One thought that lingered in my head during vacation was that I’ve been alive during segments of two millennia, two centuries, and eight decades. Surely I’ve learned something
I grew up sharing a bedroom with my Irish grandmother who assured me that I had nothing to fear except Republicans and harmonicas. She either upskilled or dared me to maneuver those politically awakening 1960s.
In 1965, Malcolm X was shot because of his interesting take on mandatory segregation that resonated with northern and western Blacks who were tired of waiting for equality, justice and freedom. But Malcolm X joined the Nation of Islam, then unjoined them. That made three men so mad they shot him 21 times.
John F. Kennedy, President of the United States and of Camelot, got himself shot by a former U.S. Marine who felt so unpopular and overlooked he bought a mail order Italian infantry rifle with a scope, and used it at lunchtime in Dallas to emphasize his emotional frenzy.
Senator Robert F. Kennedy was killed with a .22 caliber revolver in 1968 by a Palestinian man who’d been mad at him for 20 years. All because RFK publicly pledged unfailing support and assistance to Israel as it sought its independence from British rule at the expense of Palestine.
Martin Luther King, Jr., was shot by a white supremacist firing a Remington Game-master 30-06 rifle, a deer rifle.
There are ample conspiracy theories on each of these deaths, and each accused shooter said someone bigger and worse was the instigator. “It wasn’t my idea,” they said, a common, possible and unlikely account.
Che Guevara, a writer and physician, was so appalled by hunger, poverty and disease in South America that he became a revolutionary and did his level best to depose chiefs of state who were put into office by the United States with bankrolling from the United Fruit Company. He was executed in 1967 by the Bolivian Army.
None of these men said Give Me Liberty or Give Me Death, but each led his life as though he believed it. These men knew the risks of saying out loud what they said out loud but did it anyway.
Then last Saturday while I was cooking dinner and listening to Jeopardy, there was a station interruption announcing that fireworks or gunshots were heard at a Trump rally. Within minutes, there was video showing the former president feeling the right side of his head as though he’d been stung or bitten.
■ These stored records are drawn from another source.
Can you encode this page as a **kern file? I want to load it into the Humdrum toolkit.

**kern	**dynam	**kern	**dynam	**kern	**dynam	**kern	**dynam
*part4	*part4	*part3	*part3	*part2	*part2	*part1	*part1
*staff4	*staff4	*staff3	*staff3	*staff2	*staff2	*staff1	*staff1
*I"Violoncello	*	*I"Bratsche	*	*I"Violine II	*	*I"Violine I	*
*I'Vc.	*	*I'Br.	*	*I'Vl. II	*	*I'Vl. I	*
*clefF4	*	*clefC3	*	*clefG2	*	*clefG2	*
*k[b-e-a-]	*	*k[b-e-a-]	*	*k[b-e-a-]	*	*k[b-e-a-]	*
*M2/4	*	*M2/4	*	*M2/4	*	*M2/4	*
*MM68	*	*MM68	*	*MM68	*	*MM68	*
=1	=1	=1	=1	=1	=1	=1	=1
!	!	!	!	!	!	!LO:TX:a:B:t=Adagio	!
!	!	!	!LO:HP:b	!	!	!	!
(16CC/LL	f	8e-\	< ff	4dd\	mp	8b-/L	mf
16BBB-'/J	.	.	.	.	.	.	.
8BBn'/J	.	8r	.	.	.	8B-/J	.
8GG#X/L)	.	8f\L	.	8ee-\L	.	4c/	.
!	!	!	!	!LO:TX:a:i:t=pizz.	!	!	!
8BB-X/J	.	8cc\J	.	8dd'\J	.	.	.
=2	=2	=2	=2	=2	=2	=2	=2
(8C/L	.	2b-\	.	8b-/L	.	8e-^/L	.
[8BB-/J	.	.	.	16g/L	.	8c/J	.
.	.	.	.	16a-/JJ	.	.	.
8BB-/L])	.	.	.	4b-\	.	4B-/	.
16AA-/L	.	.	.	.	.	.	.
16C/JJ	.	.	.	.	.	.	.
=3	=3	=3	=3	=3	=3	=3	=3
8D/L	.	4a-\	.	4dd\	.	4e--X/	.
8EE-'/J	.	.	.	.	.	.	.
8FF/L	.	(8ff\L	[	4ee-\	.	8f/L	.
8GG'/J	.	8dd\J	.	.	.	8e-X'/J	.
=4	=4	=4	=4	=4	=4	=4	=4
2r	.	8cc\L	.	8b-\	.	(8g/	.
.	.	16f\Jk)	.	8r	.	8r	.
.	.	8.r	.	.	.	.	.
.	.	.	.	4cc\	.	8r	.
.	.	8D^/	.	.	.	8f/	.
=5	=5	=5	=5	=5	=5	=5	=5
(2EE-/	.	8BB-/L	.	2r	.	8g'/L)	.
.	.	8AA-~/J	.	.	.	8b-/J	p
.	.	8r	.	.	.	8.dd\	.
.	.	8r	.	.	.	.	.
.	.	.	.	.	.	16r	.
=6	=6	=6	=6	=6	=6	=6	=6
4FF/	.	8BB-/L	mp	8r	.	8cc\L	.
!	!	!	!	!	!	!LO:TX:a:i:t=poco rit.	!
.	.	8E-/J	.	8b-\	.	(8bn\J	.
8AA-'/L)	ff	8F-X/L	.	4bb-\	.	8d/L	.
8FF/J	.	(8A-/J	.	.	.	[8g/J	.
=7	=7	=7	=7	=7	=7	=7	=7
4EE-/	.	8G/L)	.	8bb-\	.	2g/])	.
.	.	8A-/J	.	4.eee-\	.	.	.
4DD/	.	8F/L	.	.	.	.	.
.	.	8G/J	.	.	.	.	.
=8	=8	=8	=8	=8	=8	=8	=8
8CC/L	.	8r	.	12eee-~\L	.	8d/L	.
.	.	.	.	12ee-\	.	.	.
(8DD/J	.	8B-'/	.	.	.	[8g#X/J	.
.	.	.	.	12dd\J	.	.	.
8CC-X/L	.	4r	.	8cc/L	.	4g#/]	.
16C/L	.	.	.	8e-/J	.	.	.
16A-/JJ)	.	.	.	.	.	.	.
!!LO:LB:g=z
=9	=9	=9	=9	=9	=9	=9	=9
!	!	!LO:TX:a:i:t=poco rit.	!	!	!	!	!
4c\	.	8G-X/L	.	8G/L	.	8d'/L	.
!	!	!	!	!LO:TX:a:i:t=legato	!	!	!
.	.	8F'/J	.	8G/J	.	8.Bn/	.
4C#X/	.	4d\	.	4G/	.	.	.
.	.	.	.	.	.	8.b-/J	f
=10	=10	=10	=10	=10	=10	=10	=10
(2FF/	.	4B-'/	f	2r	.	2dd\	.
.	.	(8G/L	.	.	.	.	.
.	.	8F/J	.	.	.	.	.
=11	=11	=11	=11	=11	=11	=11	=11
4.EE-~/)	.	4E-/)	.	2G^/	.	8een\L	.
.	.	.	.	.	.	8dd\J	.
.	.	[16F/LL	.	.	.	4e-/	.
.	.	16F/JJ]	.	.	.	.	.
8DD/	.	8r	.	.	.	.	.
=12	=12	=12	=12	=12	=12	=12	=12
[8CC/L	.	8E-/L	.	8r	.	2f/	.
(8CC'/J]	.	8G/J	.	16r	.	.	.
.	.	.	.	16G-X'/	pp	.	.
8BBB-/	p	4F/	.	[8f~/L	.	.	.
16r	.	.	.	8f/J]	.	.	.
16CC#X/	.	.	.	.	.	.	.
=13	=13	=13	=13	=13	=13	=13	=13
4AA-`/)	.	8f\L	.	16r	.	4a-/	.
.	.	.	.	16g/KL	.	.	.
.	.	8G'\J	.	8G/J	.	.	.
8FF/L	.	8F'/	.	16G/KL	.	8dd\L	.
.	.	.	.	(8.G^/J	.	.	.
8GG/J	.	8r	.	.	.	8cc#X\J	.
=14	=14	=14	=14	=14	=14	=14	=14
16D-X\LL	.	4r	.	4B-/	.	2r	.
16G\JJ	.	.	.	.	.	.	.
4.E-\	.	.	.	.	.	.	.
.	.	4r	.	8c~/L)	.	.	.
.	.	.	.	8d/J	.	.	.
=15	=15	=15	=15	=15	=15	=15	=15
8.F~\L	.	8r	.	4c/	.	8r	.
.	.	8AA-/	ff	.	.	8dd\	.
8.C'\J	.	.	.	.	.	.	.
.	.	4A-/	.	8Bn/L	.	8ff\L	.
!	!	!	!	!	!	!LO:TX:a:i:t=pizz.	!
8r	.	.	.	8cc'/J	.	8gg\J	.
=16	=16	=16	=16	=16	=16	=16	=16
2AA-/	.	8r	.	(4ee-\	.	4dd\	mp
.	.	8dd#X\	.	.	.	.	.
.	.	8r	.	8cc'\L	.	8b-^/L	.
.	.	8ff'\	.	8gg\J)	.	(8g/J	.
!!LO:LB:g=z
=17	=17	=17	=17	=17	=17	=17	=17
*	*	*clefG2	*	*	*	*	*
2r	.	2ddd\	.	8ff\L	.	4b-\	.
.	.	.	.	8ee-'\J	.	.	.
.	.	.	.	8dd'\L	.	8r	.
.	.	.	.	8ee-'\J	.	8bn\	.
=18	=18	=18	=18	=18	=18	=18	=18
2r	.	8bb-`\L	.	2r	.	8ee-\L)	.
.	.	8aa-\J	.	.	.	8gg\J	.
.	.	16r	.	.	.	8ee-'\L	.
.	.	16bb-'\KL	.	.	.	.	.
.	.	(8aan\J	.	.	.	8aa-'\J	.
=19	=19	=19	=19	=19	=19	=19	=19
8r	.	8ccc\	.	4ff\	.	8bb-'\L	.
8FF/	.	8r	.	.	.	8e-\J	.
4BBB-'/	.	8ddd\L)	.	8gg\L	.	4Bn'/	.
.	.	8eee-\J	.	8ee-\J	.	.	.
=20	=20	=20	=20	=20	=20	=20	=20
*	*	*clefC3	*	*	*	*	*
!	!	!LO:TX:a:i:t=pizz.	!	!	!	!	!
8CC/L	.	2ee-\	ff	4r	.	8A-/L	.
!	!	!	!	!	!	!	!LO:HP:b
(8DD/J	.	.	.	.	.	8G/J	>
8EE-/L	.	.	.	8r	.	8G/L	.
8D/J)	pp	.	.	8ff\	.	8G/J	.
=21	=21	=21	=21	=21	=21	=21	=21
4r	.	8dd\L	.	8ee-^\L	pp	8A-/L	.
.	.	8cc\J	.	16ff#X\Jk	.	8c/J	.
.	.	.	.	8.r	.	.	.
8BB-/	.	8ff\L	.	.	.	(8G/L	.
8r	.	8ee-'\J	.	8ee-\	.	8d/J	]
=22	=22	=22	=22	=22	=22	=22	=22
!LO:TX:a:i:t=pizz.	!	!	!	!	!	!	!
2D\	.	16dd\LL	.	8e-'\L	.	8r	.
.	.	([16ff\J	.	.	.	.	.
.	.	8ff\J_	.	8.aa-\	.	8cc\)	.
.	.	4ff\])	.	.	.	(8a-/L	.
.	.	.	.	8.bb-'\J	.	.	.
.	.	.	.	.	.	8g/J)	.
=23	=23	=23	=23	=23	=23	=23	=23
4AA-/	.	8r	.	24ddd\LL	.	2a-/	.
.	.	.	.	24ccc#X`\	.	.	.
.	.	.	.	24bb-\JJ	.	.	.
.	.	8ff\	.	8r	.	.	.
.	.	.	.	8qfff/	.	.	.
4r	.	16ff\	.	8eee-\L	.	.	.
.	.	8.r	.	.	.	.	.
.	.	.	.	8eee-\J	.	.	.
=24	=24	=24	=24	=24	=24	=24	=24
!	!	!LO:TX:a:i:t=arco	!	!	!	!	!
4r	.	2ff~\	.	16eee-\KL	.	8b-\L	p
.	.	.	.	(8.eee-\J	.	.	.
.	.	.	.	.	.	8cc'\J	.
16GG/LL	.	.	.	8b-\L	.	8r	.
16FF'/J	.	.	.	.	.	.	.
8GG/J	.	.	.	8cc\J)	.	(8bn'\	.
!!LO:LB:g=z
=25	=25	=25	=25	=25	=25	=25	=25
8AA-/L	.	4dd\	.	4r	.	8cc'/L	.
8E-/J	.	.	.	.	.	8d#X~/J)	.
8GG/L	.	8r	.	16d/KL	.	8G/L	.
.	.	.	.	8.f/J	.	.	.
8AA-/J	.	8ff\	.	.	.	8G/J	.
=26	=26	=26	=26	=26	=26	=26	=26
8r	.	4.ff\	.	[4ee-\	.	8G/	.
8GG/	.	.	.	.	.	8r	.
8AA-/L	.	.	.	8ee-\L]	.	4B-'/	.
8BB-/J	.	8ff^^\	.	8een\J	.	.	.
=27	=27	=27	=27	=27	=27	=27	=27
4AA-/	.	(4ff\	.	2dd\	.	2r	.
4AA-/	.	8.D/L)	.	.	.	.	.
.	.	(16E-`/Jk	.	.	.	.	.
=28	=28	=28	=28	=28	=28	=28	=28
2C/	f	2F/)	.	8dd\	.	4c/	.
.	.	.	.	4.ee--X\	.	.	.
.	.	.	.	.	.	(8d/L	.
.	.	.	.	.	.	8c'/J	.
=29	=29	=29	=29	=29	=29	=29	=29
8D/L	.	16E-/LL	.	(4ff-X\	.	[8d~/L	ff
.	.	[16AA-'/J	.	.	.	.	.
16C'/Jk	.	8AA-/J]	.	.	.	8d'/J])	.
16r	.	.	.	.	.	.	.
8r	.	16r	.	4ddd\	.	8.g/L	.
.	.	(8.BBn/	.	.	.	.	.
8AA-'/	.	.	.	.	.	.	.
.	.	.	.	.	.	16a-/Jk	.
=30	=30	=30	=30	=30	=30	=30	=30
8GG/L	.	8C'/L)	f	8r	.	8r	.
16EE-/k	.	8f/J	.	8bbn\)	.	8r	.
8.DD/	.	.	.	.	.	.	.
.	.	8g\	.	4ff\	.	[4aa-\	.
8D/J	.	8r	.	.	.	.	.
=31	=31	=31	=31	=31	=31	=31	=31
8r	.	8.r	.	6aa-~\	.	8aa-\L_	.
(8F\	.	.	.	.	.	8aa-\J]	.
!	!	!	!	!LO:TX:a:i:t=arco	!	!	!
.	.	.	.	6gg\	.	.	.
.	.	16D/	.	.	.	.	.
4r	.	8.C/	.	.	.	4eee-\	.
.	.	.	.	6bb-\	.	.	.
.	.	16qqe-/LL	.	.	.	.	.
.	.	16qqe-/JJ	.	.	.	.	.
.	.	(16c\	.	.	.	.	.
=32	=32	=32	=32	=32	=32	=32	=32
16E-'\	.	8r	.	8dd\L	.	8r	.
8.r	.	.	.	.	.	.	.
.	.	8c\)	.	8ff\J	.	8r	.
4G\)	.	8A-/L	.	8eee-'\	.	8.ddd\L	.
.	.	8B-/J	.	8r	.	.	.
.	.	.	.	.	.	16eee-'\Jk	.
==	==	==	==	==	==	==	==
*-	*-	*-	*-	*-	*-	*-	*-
Then he either squatted or took a knee, lost his shoes and got them back on, and walked assisted but on his own two feet to a waiting car that rushed him to a hospital.
I stood there staring at the TV with tongs and a hot pad in my hands and thought that after all the years I’ve been alive, all the history I’ve experienced, all my stomach quakes caused by unexpected and ridiculous assassinations, it’s Donald Trump who has a guardian angel. Bless his heart.
Grandma’s picture looked right back at me.